Results A total of 353 jSLE patients were included: 88.7% female, median age at diagnosis: 14.3 years (SD 2.9), and mean disease duration: 16.0 years (SD 9.3). A total of 104 (29.5%) patients suffered 1 serious infection (1: 55.8%; 2–5: 38.4%, and 6 infections: 5.8%). Sociodemographic data is shown in table 1.
Total serious infections recorded in these patients numbered 205. The incidence rate was 3.7 (95%CI: 3.24.2) infections per 100 patient years.
In the bivariate analysis we found association between serious infections and smoking (p=0.018), lupus nephritis (p<0.001), kidney transplantation (p=0.017), corticosteroids use (p=0.02), higher corticosteroids dosage (p<0.001), immunosupressants use (p<0.001)- azathioprine, mycophenolate, cychlophosphamide and rituximab, hospitalization due to jSLE flare (p<0.001), higher SLEDAI score (p=0.026), higher KATZ score (p<0.001) and higher CHARLSON score(p=0.02).
Serious infection localization and causal agent are described in table 1, being respiratory and bacterial infections the most frequent, respectively.
In the logistic regression analysis the use of cyclophosphamide, mycophenolate and rituximab and SLICC score showed association to serious infection (OR 2,55 [1,44–4,52], OR 1,4 [1,17–1,66], respectively; p<0.001).
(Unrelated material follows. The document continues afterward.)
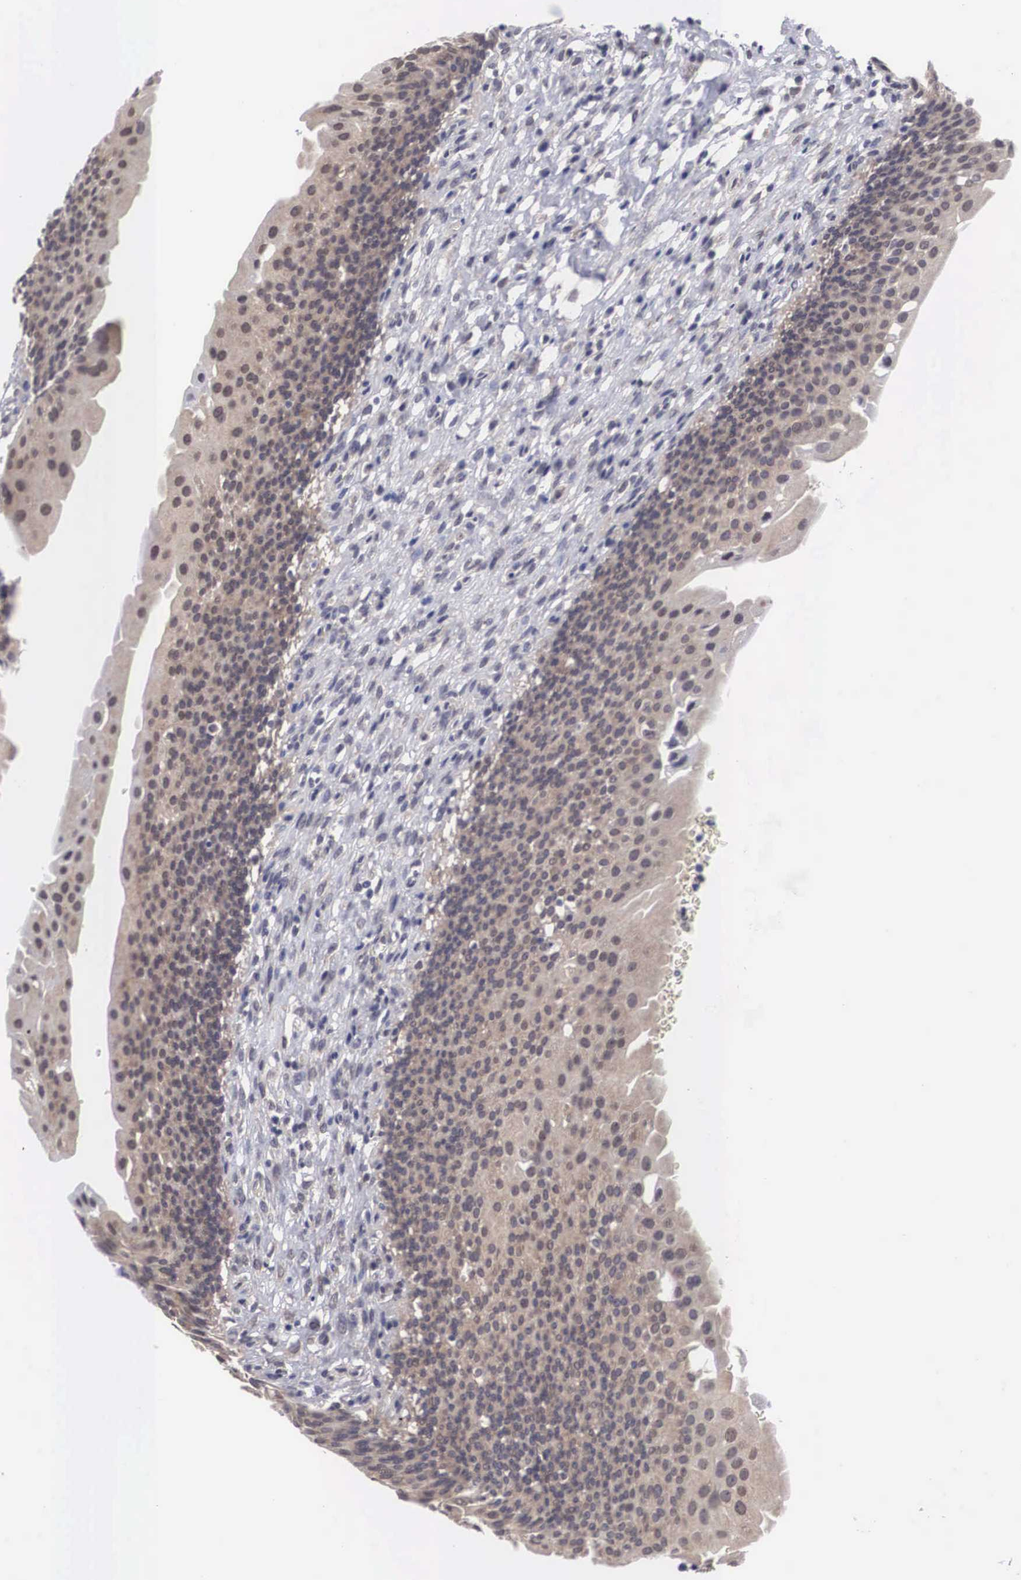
{"staining": {"intensity": "moderate", "quantity": "25%-75%", "location": "cytoplasmic/membranous"}, "tissue": "urinary bladder", "cell_type": "Urothelial cells", "image_type": "normal", "snomed": [{"axis": "morphology", "description": "Normal tissue, NOS"}, {"axis": "morphology", "description": "Urothelial carcinoma, Low grade"}, {"axis": "topography", "description": "Smooth muscle"}, {"axis": "topography", "description": "Urinary bladder"}], "caption": "IHC (DAB) staining of normal urinary bladder shows moderate cytoplasmic/membranous protein positivity in about 25%-75% of urothelial cells.", "gene": "OTX2", "patient": {"sex": "male", "age": 60}}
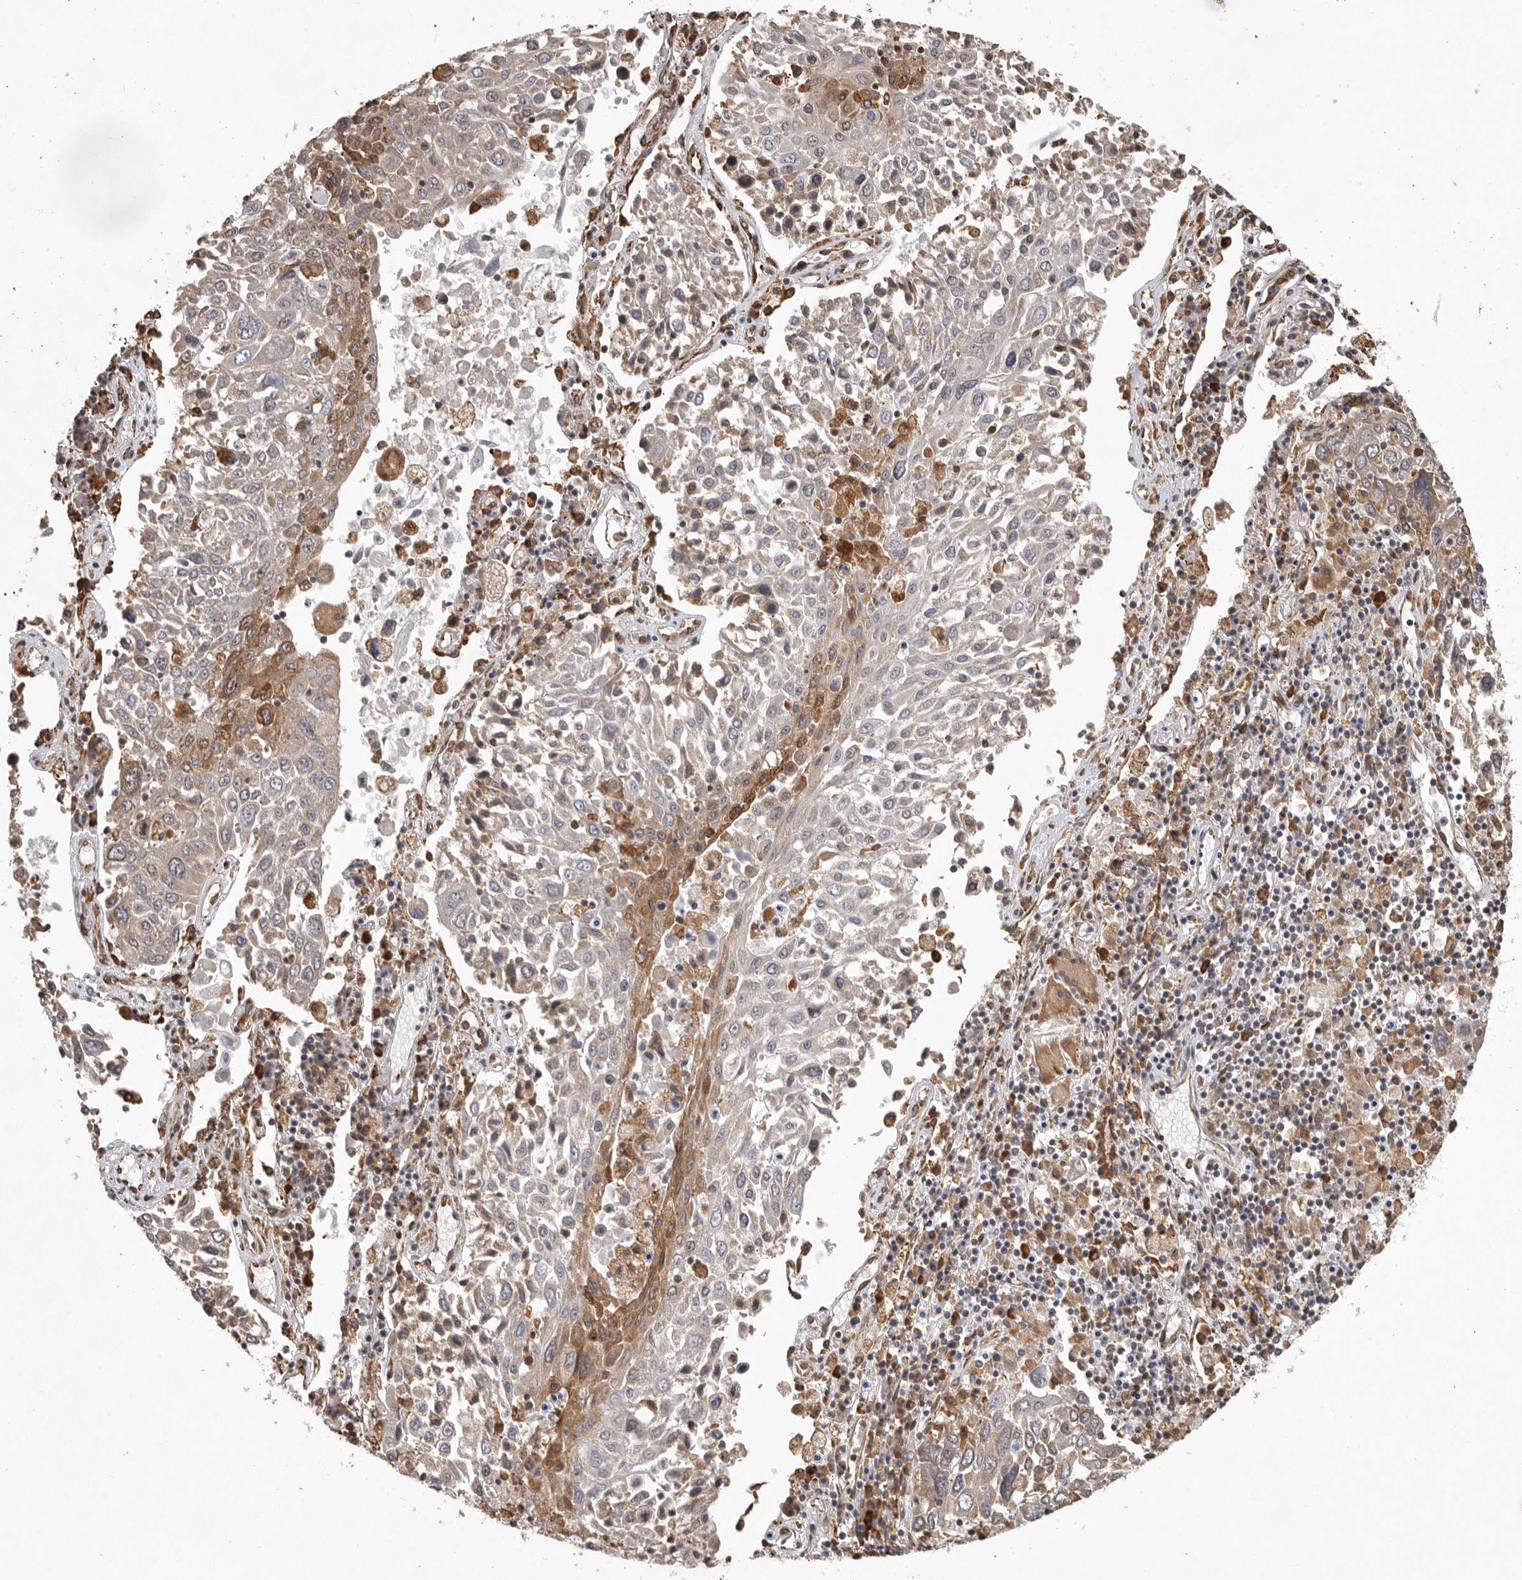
{"staining": {"intensity": "weak", "quantity": "25%-75%", "location": "cytoplasmic/membranous,nuclear"}, "tissue": "lung cancer", "cell_type": "Tumor cells", "image_type": "cancer", "snomed": [{"axis": "morphology", "description": "Squamous cell carcinoma, NOS"}, {"axis": "topography", "description": "Lung"}], "caption": "Tumor cells exhibit low levels of weak cytoplasmic/membranous and nuclear positivity in approximately 25%-75% of cells in human lung cancer.", "gene": "ZNF83", "patient": {"sex": "male", "age": 65}}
In the Cox regression analysis, the following were all associated with serious infection (p<0.01): splenectomy, use of cyclophosphamide, mycophenolate and rituximab, which is shown in figure 1 and figure 2.
Conclusions In the largest observational European Registry of SLE patients, one third of the jSLE patients suffered serious infections. Higher SLEDAI score, renal involvement and immunosupressant and corticosteroids use were independent associated factors to the presence of serious infection in jSLE, as well as smoking.
Funding Source(s): FIS Grant PI11/02857 (Instituto Carlos III, Fondos FEDER) has supported this work.